その後「木更津キャッツアイ」(僕は未見)等で一部に熱烈に愛され、窪塚洋介主演の「GO」で広く認められた、って認識で間違ってないよね、俺?

 「PingPong」を見て、「やっぱりおもしれえなあ」と思ったんだけど、後から原作を読んで驚いた。
「これ、そのままじゃん」
 でもこの「そのままじゃん」って感じ、これが多分この映画には大切なものだったのだと思う。思えば『指輪物語』だって原作どおりに「The Lord of the Rings」になってるからみんな評価してるんであって、自分の中にあったイメージを具体的に映像化してくれるのが一番気持ちいいのだ。

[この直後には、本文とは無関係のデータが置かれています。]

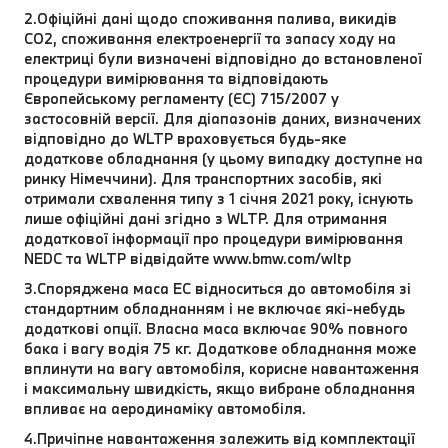
2.Офіційні дані щодо споживання палива, викидів
CO2, споживання електроенергії та запасу ходу на
електриці були визначені відповідно до встановленої
процедури вимірювання та відповідають
Європейському регламенту (ЄС) 715/2007 у
застосовній версії. Для діапазонів даних, визначених
відповідно до WLTP враховується будь-яке
додаткове обладнання (у цьому випадку доступне на
ринку Німеччини). Для транспортних засобів, які
отримали схвалення типу з 1 січня 2021 року, існують
лише офіційні дані згідно з WLTP. Для отримання
додаткової інформації про процедури вимірювання
NEDC та WLTP відвідайте www.bmw.com/wltp
3.Споряджена маса EC відноситься до автомобіля зі
стандартним обладнанням і не включає які-небудь
додаткові опції. Власна маса включає 90% повного
бака і вагу водія 75 кг. Додаткове обладнання може
вплинути на вагу автомобіля, корисне навантаження
і максимальну швидкість, якщо вибране обладнання
впливає на аеродинаміку автомобіля.
4.Причіпне навантаження залежить від комплектації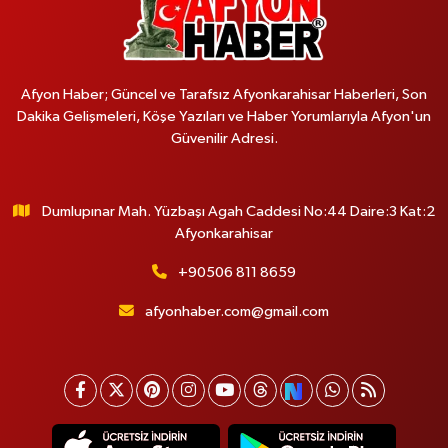
Afyon Haber; Güncel ve Tarafsız Afyonkarahisar Haberleri, Son
Dakika Gelişmeleri, Köşe Yazıları ve Haber Yorumlarıyla Afyon'un
Güvenilir Adresi.
Dumlupınar Mah. Yüzbaşı Agah Caddesi No:44 Daire:3 Kat:2
Afyonkarahisar
+90506 811 8659
afyonhaber.com@gmail.com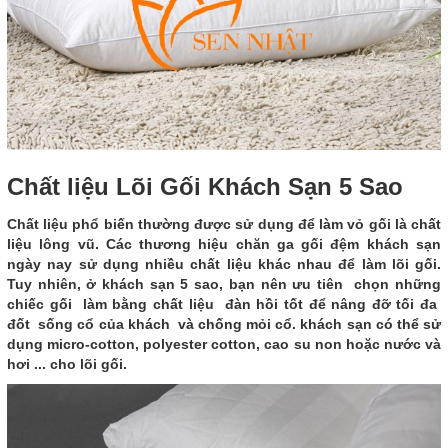
Chất liệu Lõi Gối Khách Sạn 5 Sao
Chất liệu phổ biến thường được sử dụng để làm vỏ gối là chất
liệu lông vũ. Các thương hiệu chăn ga gối đệm khách sạn
ngày nay sử dụng nhiều chất liệu khác nhau để làm lõi gối.
Tuy nhiên, ở khách sạn 5 sao, bạn nên ưu tiên chọn những
chiếc gối làm bằng chất liệu đàn hồi tốt để nâng đỡ tối đa
đốt sống cổ của khách và chống mỏi cổ. khách sạn có thể sử
dụng micro-cotton, polyester cotton, cao su non hoặc nước và
hơi ... cho lõi gối.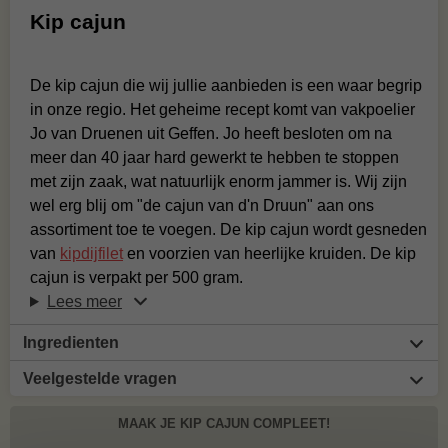
Kip cajun
De kip cajun die wij jullie aanbieden is een waar begrip
in onze regio. Het geheime recept komt van vakpoelier
Jo van Druenen uit Geffen. Jo heeft besloten om na
meer dan 40 jaar hard gewerkt te hebben te stoppen
met zijn zaak, wat natuurlijk enorm jammer is. Wij zijn
wel erg blij om "de cajun van d'n Druun" aan ons
assortiment toe te voegen. De kip cajun wordt gesneden
van
kipdijfilet
en voorzien van heerlijke kruiden. De kip
cajun is verpakt per 500 gram.
Lees meer
Ingredienten
Veelgestelde vragen
MAAK JE KIP CAJUN COMPLEET!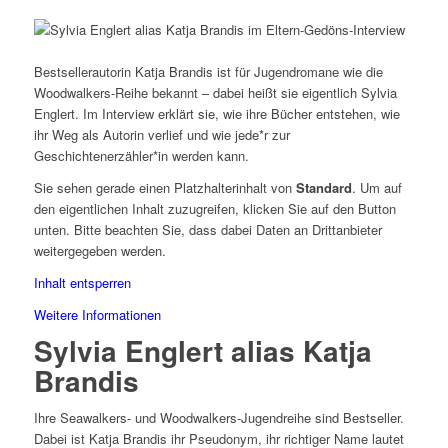
Bestsellerautorin Katja Brandis ist für Jugendromane wie die
Woodwalkers-Reihe bekannt – dabei heißt sie eigentlich Sylvia
Englert. Im Interview erklärt sie, wie ihre Bücher entstehen, wie
ihr Weg als Autorin verlief und wie jede*r zur
Geschichtenerzähler*in werden kann.
Sie sehen gerade einen Platzhalterinhalt von
Standard
. Um auf
den eigentlichen Inhalt zuzugreifen, klicken Sie auf den Button
unten. Bitte beachten Sie, dass dabei Daten an Drittanbieter
weitergegeben werden.
Inhalt entsperren
Weitere Informationen
Sylvia Englert alias Katja
Brandis
Ihre Seawalkers- und Woodwalkers-Jugendreihe sind Bestseller.
Dabei ist Katja Brandis ihr Pseudonym, ihr richtiger Name lautet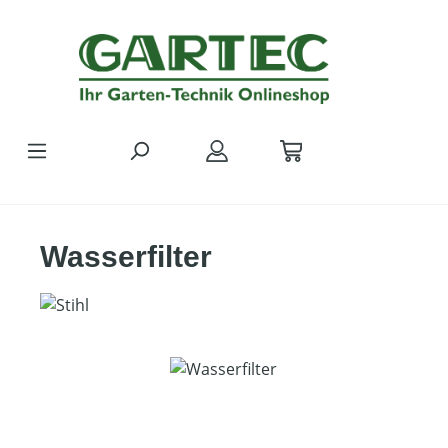
Zum Hauptinhalt springen
Wasserfilter
Bildergalerie überspringen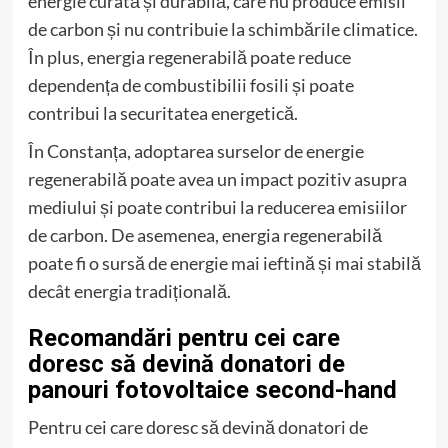
energie curată și durabilă, care nu produce emisii
de carbon și nu contribuie la schimbările climatice.
În plus, energia regenerabilă poate reduce
dependența de combustibilii fosili și poate
contribui la securitatea energetică.
În Constanța, adoptarea surselor de energie
regenerabilă poate avea un impact pozitiv asupra
mediului și poate contribui la reducerea emisiilor
de carbon. De asemenea, energia regenerabilă
poate fi o sursă de energie mai ieftină și mai stabilă
decât energia tradițională.
Recomandări pentru cei care
doresc să devină donatori de
panouri fotovoltaice second-hand
Pentru cei care doresc să devină donatori de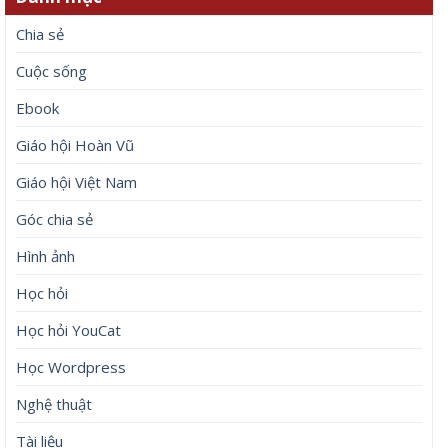
Chia sẻ
Cuộc sống
Ebook
Giáo hội Hoàn Vũ
Giáo hội Việt Nam
Góc chia sẻ
Hình ảnh
Học hỏi
Học hỏi YouCat
Học Wordpress
Nghệ thuật
Tài liệu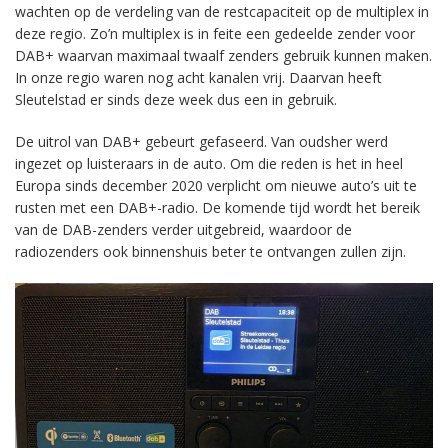
wachten op de verdeling van de restcapaciteit op de multiplex in
deze regio. Zo’n multiplex is in feite een gedeelde zender voor
DAB+ waarvan maximaal twaalf zenders gebruik kunnen maken.
In onze regio waren nog acht kanalen vrij. Daarvan heeft
Sleutelstad er sinds deze week dus een in gebruik.
De uitrol van DAB+ gebeurt gefaseerd. Van oudsher werd
ingezet op luisteraars in de auto. Om die reden is het in heel
Europa sinds december 2020 verplicht om nieuwe auto’s uit te
rusten met een DAB+-radio. De komende tijd wordt het bereik
van de DAB-zenders verder uitgebreid, waardoor de
radiozenders ook binnenshuis beter te ontvangen zullen zijn.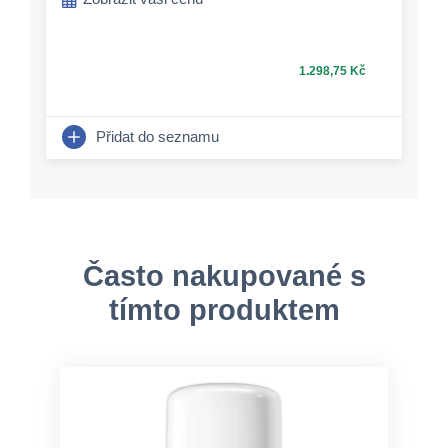
1.298,75 Kč
Přidat do seznamu
Často nakupované s
tímto produktem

 だから宮藤官九郎って人は、きっと「上手い」脚本家なんだろう。面白さ、気持ちよさを凝縮して一つの物語にする。
んで、やっぱり「上手い」役者である竹中直人はこの「PingPong」で輝いていた。見た目は全然原作と違うのにね。

 ところで、僕たちは窪塚洋介を消費しつくしてしまったのではないだろうか。
違う味つけの窪塚を味わいたくなくて、強引に窪塚を一つの型にはめて楽しんでいないか。
もう、それに気づいても遅いんだけど。